**What you will do:**
Without including any pictures, give back all of the data exactly.

Collected data:

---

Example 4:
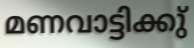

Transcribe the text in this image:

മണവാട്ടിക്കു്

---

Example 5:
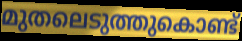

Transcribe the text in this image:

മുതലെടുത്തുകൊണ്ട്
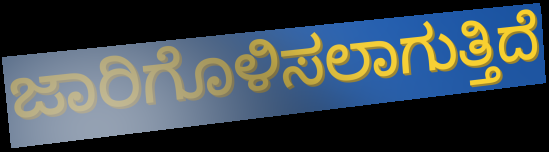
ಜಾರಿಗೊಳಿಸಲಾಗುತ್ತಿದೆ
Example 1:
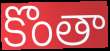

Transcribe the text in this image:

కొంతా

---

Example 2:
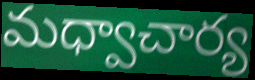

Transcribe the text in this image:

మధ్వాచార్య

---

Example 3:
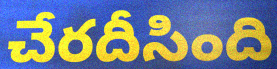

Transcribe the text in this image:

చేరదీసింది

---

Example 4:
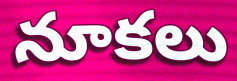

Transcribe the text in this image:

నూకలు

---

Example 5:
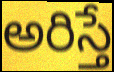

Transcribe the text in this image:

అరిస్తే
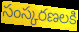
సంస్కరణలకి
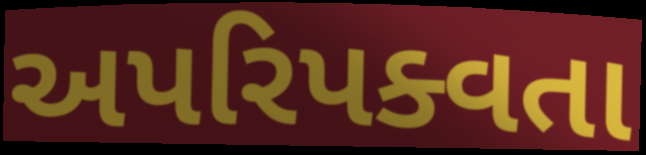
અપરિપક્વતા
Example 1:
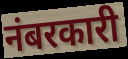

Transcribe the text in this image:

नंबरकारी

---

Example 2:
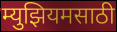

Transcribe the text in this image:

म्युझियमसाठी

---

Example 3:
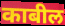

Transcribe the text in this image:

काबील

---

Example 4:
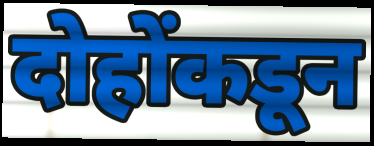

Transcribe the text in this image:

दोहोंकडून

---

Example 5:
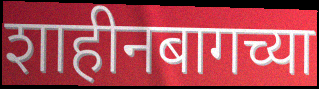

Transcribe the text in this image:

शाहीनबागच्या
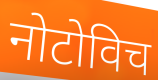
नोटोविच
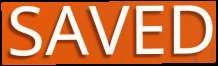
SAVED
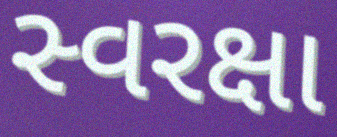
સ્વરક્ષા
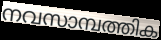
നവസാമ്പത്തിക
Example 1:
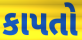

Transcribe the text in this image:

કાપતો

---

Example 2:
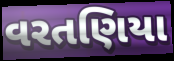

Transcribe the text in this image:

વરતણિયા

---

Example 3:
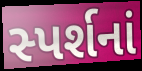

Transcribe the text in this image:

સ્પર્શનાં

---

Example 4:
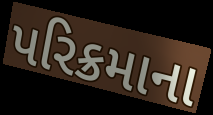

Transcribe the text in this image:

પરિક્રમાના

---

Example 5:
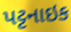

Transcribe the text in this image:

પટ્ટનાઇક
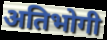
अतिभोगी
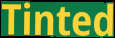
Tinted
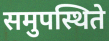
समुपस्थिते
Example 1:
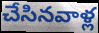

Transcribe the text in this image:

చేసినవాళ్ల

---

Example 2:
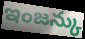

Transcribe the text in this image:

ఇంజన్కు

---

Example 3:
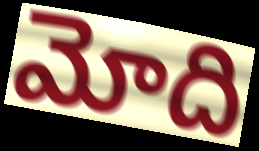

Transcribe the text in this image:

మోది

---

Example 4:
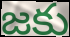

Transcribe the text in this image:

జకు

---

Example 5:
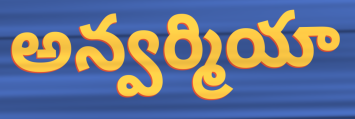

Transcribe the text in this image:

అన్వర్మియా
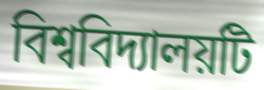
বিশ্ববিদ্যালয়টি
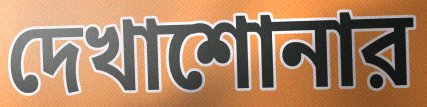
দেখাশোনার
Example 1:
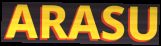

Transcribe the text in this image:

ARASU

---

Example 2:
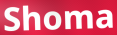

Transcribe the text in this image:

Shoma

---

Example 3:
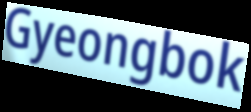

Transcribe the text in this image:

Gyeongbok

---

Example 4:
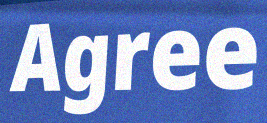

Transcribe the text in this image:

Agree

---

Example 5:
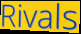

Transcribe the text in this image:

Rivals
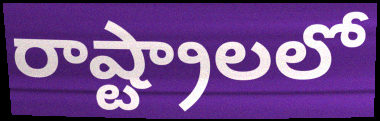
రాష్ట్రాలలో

**Completed exercise:**
---

Example 4:

Transcribe the text in this image:

മണവാട്ടിക്കു്

---

Example 5:

Transcribe the text in this image:

മുതലെടുത്തുകൊണ്ട്
ಜಾರಿಗೊಳಿಸಲಾಗುತ್ತಿದೆ
Example 1:

Transcribe the text in this image:

కొంతా

---

Example 2:

Transcribe the text in this image:

మధ్వాచార్య

---

Example 3:

Transcribe the text in this image:

చేరదీసింది

---

Example 4:

Transcribe the text in this image:

నూకలు

---

Example 5:

Transcribe the text in this image:

అరిస్తే
సంస్కరణలకి
અપરિપક્વતા
Example 1:

Transcribe the text in this image:

नंबरकारी

---

Example 2:

Transcribe the text in this image:

म्युझियमसाठी

---

Example 3:

Transcribe the text in this image:

काबील

---

Example 4:

Transcribe the text in this image:

दोहोंकडून

---

Example 5:

Transcribe the text in this image:

शाहीनबागच्या
नोटोविच
SAVED
સ્વરક્ષા
നവസാമ്പത്തിക
Example 1:

Transcribe the text in this image:

કાપતો

---

Example 2:

Transcribe the text in this image:

વરતણિયા

---

Example 3:

Transcribe the text in this image:

સ્પર્શનાં

---

Example 4:

Transcribe the text in this image:

પરિક્રમાના

---

Example 5:

Transcribe the text in this image:

પટ્ટનાઇક
अतिभोगी
Tinted
समुपस्थिते
Example 1:

Transcribe the text in this image:

చేసినవాళ్ల

---

Example 2:

Transcribe the text in this image:

ఇంజన్కు

---

Example 3:

Transcribe the text in this image:

మోది

---

Example 4:

Transcribe the text in this image:

జకు

---

Example 5:

Transcribe the text in this image:

అన్వర్మియా
বিশ্ববিদ্যালয়টি
দেখাশোনার
Example 1:

Transcribe the text in this image:

ARASU

---

Example 2:

Transcribe the text in this image:

Shoma

---

Example 3:

Transcribe the text in this image:

Gyeongbok

---

Example 4:

Transcribe the text in this image:

Agree

---

Example 5:

Transcribe the text in this image:

Rivals
రాష్ట్రాలలో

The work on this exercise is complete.